What chipset is this ? And does it happen if you disable DMA ? (eg "ide=nodma" on the commandline)
The motherboard is an i440-BX (ABIT BP6?). Onboard, it has PIIX4 and HPT366 1.26, of which only the PIIX4 is being used (for a CD burner and a Zip). The hard drives are running off a Promise controller. I can't boot the machine with ide=nodma. When I do, I get constant status errors, status timeouts, and drives not ready on both drives at the first attempt to write to them, and the machine is hung. Booting without any options, I can reliably reproduce corruption by running the Cerberus (1.3pre1) data test simultaneously against partitions on both drives. The box invariably fails md5sums on the writes, and will often eventually hard lock (though the lockup is not totally reproducible). I get these results whether I run the seawolf smp kernel or a custom-built smp kernel (built from the seawolf 2.4.2-2 source tree).
Are you using 80ribbon cables ?
yep
I assume you're not overclocking your system. Can you give the output of "hdparm -i /dev/hde" ? (eg that tells us which DMA mode the drive is in)

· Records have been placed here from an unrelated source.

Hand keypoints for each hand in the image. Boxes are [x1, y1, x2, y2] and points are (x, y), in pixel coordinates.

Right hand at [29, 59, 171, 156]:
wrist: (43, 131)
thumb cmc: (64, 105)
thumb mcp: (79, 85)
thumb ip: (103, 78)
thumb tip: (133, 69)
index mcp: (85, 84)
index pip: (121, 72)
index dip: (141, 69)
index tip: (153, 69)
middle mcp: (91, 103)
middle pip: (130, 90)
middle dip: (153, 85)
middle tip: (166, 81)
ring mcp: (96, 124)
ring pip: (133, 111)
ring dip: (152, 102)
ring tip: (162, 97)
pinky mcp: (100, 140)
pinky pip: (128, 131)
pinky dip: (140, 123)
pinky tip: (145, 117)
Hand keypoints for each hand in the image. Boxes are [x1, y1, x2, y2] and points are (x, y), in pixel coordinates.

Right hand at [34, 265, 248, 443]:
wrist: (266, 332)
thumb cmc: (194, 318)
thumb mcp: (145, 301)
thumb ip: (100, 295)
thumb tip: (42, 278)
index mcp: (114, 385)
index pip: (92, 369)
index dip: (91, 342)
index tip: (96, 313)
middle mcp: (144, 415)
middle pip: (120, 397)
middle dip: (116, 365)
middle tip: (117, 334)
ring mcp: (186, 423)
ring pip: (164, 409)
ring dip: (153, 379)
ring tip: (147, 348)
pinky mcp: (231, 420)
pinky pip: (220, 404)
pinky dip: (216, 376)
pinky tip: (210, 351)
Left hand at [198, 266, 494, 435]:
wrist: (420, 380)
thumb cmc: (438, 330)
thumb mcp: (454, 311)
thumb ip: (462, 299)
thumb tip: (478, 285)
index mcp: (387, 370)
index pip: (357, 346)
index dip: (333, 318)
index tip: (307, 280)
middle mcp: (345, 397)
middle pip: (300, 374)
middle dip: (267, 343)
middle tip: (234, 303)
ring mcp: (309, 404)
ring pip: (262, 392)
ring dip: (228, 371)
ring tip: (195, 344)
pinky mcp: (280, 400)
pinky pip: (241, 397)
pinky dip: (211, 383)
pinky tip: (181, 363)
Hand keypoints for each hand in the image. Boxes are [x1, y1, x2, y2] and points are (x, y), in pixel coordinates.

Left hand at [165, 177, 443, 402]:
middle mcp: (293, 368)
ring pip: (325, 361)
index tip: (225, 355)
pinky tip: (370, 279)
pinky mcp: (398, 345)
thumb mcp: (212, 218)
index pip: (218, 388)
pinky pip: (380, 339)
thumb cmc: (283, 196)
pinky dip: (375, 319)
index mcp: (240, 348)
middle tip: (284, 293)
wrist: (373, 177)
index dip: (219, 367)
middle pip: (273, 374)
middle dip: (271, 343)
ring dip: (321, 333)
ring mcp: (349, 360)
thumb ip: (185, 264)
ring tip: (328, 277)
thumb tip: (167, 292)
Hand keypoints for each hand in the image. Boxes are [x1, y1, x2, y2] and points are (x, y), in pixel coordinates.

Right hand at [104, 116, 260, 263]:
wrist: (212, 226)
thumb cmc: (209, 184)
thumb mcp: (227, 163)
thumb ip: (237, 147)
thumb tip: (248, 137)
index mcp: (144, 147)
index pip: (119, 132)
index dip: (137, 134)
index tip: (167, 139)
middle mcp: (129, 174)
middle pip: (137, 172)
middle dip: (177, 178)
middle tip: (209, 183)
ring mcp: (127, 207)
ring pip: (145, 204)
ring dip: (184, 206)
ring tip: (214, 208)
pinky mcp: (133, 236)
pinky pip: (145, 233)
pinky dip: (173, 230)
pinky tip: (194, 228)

Nope, it's not overclocked (and it's an oldish setup that was quite stable with 7.0 and 6.x before that). The drives are booting up in udma5 for the IBM and udma2 for the WD (no hdparm tweaking done). [kaboom@verdande kaboom]$ sudo hdparm -i /dev/hde /dev/hde: Model=IBM-DTLA-307045, FwRev=TX6OA50C, SerialNo=YMDYMM98798 Config={ HardSect NotMFM HdSw>15uSec Fixed DTR>10Mbs } RawCHS=16383/16/63, TrkSize=0, SectSize=0, ECCbytes=40 BuffType=DualPortCache, BuffSize=1916kB, MaxMultSect=16, MultSect=16 CurCHS=16383/16/63, CurSects=-66060037, LBA=yes, LBAsects=90069840 IORDY=on/off, tPIO={min:240,w/IORDY:120}, tDMA={min:120,rec:120} PIO modes: pio0 pio1 pio2 pio3 pio4 DMA modes: mdma0 mdma1 mdma2 udma0 udma1 udma2 udma3 udma4 *udma5 [kaboom@verdande kaboom]$ sudo hdparm -i /dev/hdh /dev/hdh: Model=WDC AC313000R, FwRev=17.01J17, SerialNo=WD-WT6760209354 Config={ HardSect NotMFM HdSw>15uSec SpinMotCtl Fixed DTR>5Mbs FmtGapReq } RawCHS=16383/16/63, TrkSize=57600, SectSize=600, ECCbytes=40 BuffType=DualPortCache, BuffSize=512kB, MaxMultSect=16, MultSect=16 CurCHS=16383/16/63, CurSects=-66060037, LBA=yes, LBAsects=25429824 IORDY=on/off, tPIO={min:160,w/IORDY:120}, tDMA={min:120,rec:120} PIO modes: pio0 pio1 pio2 pio3 pio4 DMA modes: mdma0 mdma1 mdma2 udma0 udma1 *udma2 udma3 udma4 [kaboom@verdande kaboom]$
Thanks for the information. I'll contact the IDE maintainer and see if any of this rings a bell..
This bug still exists with kernel-smp-2.4.3-12
I'm seeing what I think is the same problem on that machine (now with ext3) under beta3 and using a kernel compiled from kernel-source-2.4.7-0.13.1. binaries are getting slightly corrupted, segfaulting, and failing checksum validations.
I only see the corruption if both the WD and the IBM are in use. If I just have either one by itself, things seem fine. Might there be some sort of timing chatter going on?
I'm closing this, since I've not been seeing this problem with 7.3 on that machine.